= John of Głogów (14th century) =

14th-century physician, cleric, and writer

John of Głogów (Johann von Glogau, Johannes Glogaviensis) was a 14th-century physician, cleric and writer active in Silesia. He wrote treatises on healthy living and plague in the aftermath of the Black Death.

==Life==
John was born around 1300. According to his own work, he was from orientalis Francia, which may mean eastern France (perhaps Champagne or Burgundy) or even "east Francia", that is, Germany. He wrote in Silesia. In manuscripts of his works, he is titled "reverend lord" and "magister", is said to have a doctorate in medicine and is described as the archdeacon of the church of Głogów.

John probably studied medicine in Italy, perhaps at the University of Bologna. He records having seen an experiment involving iron performed in Bologna. He also praises and cites the physician Gentile da Foligno, who taught in Bologna. Beyond this, his identity is disputed. The two main theories are those of August Wilhelm Henschel and Maria Kowalczyk.

According to Kowalczyk, John was a clergyman in the diocese of Wrocław (Breslau) by 1343. He is the same person as John of Środa Śląska (Neumarkt), called de Novo Foro in Latin documents, who served as physician to Bishop Przecław of Pogorzela. In 1343, he visited Avignon, then the seat of the Papacy. He became archdeacon of Głogów in 1353. The pope promised him a canonry in the cathedral of Wrocław. He was dead by April 1358. According to Henschel, John had succeeded Johannes de Crischow as the canon of Głogów by 1354, then succeeded Nikolaus von Beuthen as archdeacon by 1377 and from 1379 served as dean. He played a role in the disputed succession to the diocese of Wrocław in 1376–1382 as diocesan administrator. He was friends with Bartholomew I, abbot of Lubiąż Abbey from 1369 to 1374. He died sometime after 1379.

==Works==
John is the author of three known works, all in Latin.

In 1355, John wrote a short tract on the proper regiment for a healthy diet, entitled Nova vinea seu sanitatis custodia.

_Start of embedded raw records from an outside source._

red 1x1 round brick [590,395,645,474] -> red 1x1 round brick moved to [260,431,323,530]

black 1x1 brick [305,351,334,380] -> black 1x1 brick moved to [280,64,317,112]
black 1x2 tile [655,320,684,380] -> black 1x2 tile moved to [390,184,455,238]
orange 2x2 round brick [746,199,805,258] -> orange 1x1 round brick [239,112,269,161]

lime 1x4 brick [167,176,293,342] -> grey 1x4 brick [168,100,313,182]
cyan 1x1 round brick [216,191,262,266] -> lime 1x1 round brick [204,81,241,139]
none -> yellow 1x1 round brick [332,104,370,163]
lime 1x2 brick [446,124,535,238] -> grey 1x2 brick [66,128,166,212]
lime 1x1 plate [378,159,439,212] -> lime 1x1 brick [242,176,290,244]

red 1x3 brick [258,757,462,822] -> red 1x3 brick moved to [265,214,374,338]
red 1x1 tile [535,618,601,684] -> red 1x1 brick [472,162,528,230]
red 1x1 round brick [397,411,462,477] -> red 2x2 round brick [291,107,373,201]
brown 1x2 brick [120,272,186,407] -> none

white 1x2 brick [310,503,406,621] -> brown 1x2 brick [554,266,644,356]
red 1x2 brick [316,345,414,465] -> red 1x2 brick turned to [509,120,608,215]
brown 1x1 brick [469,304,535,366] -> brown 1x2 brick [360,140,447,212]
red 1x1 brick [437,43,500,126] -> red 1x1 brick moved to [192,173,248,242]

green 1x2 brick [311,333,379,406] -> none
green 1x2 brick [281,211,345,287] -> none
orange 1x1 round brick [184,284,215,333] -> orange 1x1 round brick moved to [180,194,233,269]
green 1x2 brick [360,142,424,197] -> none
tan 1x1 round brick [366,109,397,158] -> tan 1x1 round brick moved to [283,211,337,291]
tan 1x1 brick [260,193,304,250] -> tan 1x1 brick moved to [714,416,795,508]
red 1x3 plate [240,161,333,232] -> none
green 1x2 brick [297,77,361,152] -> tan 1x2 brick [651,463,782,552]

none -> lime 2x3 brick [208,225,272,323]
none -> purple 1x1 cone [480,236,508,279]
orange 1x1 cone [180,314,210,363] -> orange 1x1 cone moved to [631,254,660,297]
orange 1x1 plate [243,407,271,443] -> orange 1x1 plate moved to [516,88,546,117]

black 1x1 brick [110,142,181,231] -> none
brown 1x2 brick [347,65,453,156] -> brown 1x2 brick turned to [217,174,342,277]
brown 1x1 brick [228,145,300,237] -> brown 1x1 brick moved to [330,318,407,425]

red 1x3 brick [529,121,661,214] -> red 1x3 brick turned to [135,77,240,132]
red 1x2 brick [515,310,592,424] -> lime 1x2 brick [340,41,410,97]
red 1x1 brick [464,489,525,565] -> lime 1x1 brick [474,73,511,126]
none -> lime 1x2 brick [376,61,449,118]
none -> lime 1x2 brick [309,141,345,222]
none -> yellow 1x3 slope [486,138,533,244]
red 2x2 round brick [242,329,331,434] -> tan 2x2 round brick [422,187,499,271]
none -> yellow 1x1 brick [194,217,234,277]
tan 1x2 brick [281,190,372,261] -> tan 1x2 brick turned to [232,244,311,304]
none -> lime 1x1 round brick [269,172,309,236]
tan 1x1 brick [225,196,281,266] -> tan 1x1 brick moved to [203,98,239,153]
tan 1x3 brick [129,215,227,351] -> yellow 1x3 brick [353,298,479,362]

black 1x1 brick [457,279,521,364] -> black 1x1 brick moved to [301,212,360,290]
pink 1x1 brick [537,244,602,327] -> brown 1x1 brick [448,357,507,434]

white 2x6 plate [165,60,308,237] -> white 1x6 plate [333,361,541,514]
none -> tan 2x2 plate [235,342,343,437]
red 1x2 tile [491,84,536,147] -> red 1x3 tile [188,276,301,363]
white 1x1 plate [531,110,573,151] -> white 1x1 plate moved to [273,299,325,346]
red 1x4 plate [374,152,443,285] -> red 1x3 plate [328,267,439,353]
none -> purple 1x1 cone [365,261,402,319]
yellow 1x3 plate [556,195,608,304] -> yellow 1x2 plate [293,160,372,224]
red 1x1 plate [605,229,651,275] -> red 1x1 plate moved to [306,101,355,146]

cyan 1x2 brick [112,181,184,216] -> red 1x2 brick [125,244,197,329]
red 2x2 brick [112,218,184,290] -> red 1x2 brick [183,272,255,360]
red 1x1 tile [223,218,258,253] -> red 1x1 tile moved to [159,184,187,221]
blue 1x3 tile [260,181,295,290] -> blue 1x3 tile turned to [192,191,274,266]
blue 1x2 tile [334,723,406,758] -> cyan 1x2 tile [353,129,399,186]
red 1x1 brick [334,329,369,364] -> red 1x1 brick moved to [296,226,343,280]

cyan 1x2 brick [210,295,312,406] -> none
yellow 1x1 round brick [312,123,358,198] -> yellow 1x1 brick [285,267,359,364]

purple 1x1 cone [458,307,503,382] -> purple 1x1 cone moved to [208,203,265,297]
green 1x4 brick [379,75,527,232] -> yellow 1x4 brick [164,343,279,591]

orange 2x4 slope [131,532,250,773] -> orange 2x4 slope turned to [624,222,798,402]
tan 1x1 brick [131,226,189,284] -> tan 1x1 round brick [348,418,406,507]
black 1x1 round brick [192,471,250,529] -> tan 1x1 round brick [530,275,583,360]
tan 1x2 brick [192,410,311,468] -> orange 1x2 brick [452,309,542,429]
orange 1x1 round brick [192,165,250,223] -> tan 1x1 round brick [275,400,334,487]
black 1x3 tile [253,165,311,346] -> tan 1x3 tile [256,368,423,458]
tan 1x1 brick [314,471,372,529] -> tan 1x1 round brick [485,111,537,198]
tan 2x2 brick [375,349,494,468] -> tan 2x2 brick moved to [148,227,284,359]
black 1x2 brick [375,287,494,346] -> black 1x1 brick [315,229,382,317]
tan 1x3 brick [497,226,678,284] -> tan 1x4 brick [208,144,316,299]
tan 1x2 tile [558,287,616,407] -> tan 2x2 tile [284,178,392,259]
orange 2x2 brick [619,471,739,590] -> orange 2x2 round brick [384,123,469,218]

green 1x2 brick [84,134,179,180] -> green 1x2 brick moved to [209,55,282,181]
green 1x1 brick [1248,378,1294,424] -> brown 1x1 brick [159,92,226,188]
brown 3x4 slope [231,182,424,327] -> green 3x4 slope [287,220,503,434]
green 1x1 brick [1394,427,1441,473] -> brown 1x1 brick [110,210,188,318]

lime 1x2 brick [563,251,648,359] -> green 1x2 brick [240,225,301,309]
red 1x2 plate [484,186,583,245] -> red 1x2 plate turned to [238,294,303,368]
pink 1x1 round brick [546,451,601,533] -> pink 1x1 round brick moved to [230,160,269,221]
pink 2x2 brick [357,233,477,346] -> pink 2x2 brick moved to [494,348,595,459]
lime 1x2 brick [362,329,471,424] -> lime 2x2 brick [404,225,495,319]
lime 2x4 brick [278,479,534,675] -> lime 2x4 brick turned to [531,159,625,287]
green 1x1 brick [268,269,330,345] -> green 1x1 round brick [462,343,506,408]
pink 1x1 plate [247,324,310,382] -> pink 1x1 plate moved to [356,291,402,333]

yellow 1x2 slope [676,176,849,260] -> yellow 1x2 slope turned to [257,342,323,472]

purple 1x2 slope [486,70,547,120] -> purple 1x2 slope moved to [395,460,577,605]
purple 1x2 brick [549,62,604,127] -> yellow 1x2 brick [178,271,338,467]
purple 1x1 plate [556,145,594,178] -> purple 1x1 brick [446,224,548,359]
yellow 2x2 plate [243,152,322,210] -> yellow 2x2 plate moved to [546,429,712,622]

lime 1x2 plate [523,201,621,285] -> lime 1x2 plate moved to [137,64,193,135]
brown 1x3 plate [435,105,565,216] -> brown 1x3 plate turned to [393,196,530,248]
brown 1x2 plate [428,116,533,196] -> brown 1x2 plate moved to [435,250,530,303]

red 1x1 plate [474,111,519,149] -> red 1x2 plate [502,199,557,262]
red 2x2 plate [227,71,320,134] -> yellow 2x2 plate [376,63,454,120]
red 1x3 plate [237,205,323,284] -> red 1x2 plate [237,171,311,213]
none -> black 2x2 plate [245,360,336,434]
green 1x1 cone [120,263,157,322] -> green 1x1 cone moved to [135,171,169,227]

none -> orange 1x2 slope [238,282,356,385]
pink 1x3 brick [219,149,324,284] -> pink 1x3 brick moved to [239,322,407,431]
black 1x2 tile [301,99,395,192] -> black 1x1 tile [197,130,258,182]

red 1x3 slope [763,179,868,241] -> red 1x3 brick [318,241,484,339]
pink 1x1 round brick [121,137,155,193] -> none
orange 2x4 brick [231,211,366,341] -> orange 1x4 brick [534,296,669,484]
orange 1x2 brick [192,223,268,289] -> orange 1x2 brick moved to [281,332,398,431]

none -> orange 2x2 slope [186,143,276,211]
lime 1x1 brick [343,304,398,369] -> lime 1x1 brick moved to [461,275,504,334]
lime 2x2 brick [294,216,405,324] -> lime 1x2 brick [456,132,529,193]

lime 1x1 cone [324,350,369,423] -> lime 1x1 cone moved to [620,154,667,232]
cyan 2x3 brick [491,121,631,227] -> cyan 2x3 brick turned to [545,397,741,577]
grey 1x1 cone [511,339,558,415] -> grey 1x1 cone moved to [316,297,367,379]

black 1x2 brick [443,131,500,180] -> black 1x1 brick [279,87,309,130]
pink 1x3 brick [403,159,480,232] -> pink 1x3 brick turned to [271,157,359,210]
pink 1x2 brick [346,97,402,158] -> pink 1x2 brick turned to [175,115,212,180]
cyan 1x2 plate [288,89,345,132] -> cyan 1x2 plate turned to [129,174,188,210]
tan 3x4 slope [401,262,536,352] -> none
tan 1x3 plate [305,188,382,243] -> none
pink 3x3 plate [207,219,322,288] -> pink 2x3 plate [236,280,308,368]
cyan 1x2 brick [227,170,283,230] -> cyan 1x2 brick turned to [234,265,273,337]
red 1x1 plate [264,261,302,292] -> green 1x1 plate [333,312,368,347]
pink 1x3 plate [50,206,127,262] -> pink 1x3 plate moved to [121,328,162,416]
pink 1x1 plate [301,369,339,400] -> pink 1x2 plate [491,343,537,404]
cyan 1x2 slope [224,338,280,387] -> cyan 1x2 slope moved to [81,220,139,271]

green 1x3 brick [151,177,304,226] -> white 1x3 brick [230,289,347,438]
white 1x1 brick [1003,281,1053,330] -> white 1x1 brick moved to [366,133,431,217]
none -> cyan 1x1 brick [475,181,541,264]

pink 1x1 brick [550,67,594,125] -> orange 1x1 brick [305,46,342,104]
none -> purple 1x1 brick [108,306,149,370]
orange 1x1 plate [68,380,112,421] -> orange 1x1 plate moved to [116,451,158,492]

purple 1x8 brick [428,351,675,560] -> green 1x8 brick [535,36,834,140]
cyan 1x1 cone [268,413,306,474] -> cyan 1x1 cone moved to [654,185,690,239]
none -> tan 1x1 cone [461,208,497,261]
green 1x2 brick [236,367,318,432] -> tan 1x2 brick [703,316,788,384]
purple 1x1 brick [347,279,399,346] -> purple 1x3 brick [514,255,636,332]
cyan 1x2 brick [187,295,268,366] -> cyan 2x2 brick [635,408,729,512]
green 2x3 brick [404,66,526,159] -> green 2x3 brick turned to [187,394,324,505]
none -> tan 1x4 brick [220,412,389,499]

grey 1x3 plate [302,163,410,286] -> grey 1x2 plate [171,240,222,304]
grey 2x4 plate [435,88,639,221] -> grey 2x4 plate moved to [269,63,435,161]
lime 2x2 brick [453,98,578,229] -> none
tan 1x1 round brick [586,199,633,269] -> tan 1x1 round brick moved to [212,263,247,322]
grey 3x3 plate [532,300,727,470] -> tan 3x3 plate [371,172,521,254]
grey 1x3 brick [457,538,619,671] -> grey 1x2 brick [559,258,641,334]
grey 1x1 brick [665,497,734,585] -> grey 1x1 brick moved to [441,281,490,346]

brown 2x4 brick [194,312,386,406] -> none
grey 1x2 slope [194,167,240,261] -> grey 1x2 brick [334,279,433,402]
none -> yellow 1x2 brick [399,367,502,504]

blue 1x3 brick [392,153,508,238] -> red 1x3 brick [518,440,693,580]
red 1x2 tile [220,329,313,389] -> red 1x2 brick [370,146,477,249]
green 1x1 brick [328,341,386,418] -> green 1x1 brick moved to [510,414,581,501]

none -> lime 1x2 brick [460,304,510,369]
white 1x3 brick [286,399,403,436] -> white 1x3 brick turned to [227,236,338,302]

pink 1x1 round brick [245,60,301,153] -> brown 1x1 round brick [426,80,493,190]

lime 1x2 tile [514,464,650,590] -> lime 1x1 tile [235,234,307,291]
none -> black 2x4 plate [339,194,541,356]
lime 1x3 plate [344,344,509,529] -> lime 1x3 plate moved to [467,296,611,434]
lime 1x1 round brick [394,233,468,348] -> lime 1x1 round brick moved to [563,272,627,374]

It is found in a single manuscript in the library of the University of Wrocław. He claims to be an old man at the time of writing. The tract contains several notes of historical interest regarding Silesia.

John wrote two plague treatises, one entitled De causis, signis, curis et preservationibus pestilencie and another entitled Causae et signa pestilentiae et summa remedia contra ipsam. De causis is known from three manuscripts in the Jagiellonian Library in Kraków. The earliest (BJ 1962) was copied by a scribe named Sulislav in 1360. It is associated with the first great outbreak of plague in Europe, the Black Death of 1348–1350. If John died in 1358, this work must have been edited by another, since the text refers to events as late as 1360. John does not claim in De causis to provide novel theories, but only exposition on established medicine. The treatise has four parts on the causes of plague, its symptoms, its treatment and its prevention. He blames the outbreak of the Black Death on the conjunction of Jupiter and Saturn in 1345. He notes that the epidemic was later and milder in Silesia than in Western Europe. He ends with a note on the persecution of Jews during the Black Death. He claims to have defended the Jews in public debates against claims of poisoning, but that he would omit it from his writings to avoid the "malice of the perverse".

Causae et signa is known from two manuscripts, the same Wrocław manuscript that contains Nova vinea and another in the Lobkowicz Library in Prague. It has been published by Karl Sudhoff. John's main sources are Ptolemy, Galen, Avicenna and Gentile da Foligno. The treatise is divided into five parts. The first concerns the causes of the spread of plague, which are corrupted air, vapours from infected areas carried by the wind and bad water. The second concerns the causes of the corruption of air (astrological) and variable susceptibility in humans (large pores, corrupted humours). Persons with large pores should not bathe too frequently. The third concerns the signs of coming plague (astronomical and meteorological phenomena). The fourth concerns the signs of ill health and the role of the physician in regulating diet and exercise. Joy is good medicine in moderation, but excess or sudden joy can kill. The fifth and final section is a discussion of foods and medicines people should take when the plague is active. He notes that beer is to be preferred for Silesians over wine. The best course of action, however, is to leave the infected area. Henschel and those following him associate Causae et signa with the plague outbreak of 1371–1373.

The explicits of both Nova vinea and Causae et signa state that they were written "for the common good." De causis is addressed to the "polity of Wrocław" (policia Vratislaviensis), that is, the prince-bishopric, and its "spiritual head" (caput spiritualis), the bishop.